* [What the task asks]:
Exactly as written, print every line of the listing below and omit its pictures.

* [Data extract]:
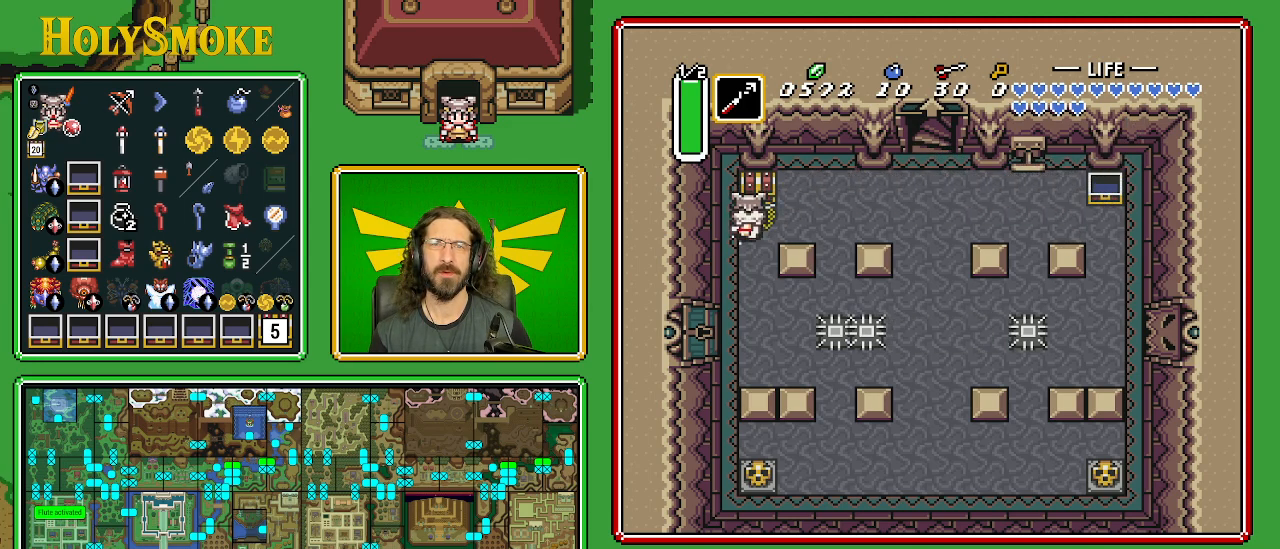
{"buttons": ["A"], "events": [[33, "DPAD_UP", "up"], [267, "A", "up"], [333, "A", "down"]]}
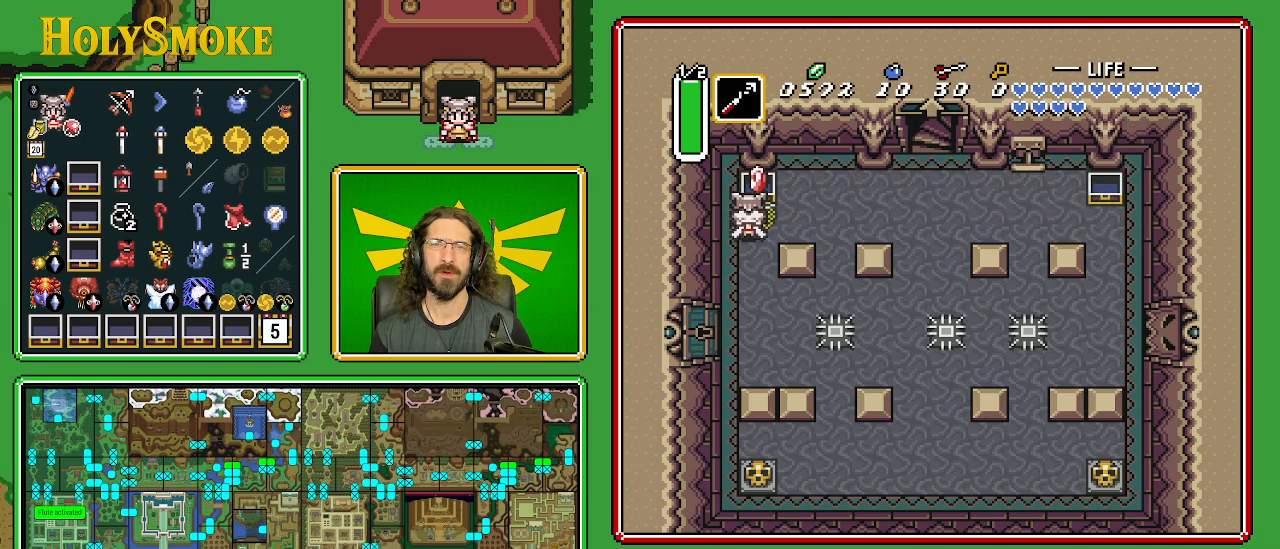
{"buttons": [], "events": [[183, "A", "up"]]}
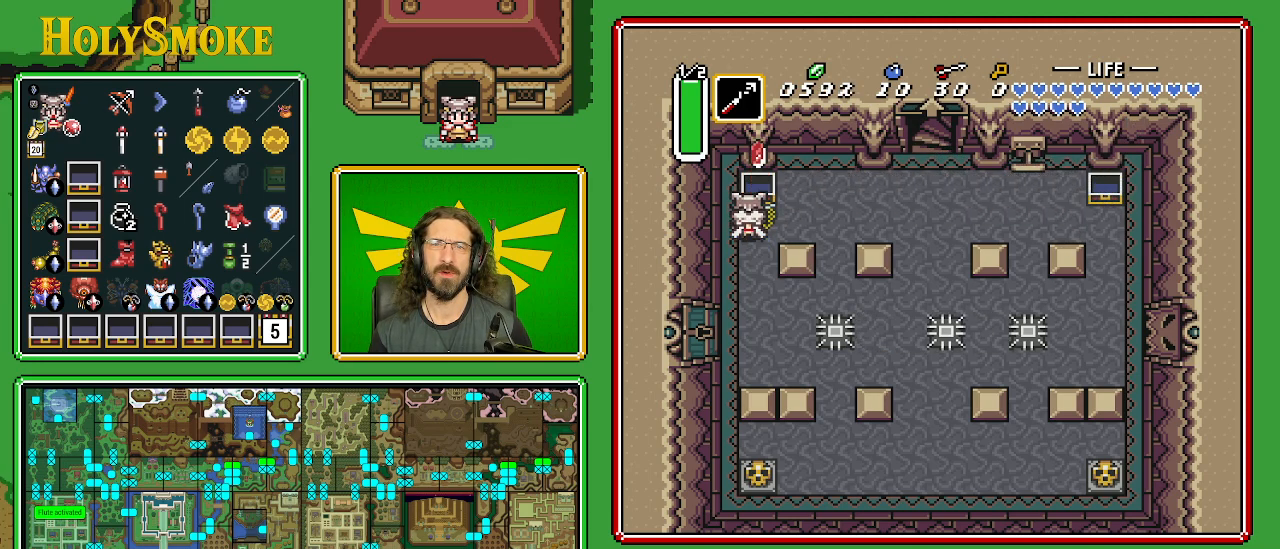
{"buttons": ["DPAD_RIGHT"], "events": [[300, "DPAD_RIGHT", "down"]]}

* [Expected output]:
{"buttons": ["A"], "events": [[33, "DPAD_UP", "up"], [267, "A", "up"], [333, "A", "down"]]}
{"buttons": [], "events": [[183, "A", "up"]]}
{"buttons": ["DPAD_RIGHT"], "events": [[300, "DPAD_RIGHT", "down"]]}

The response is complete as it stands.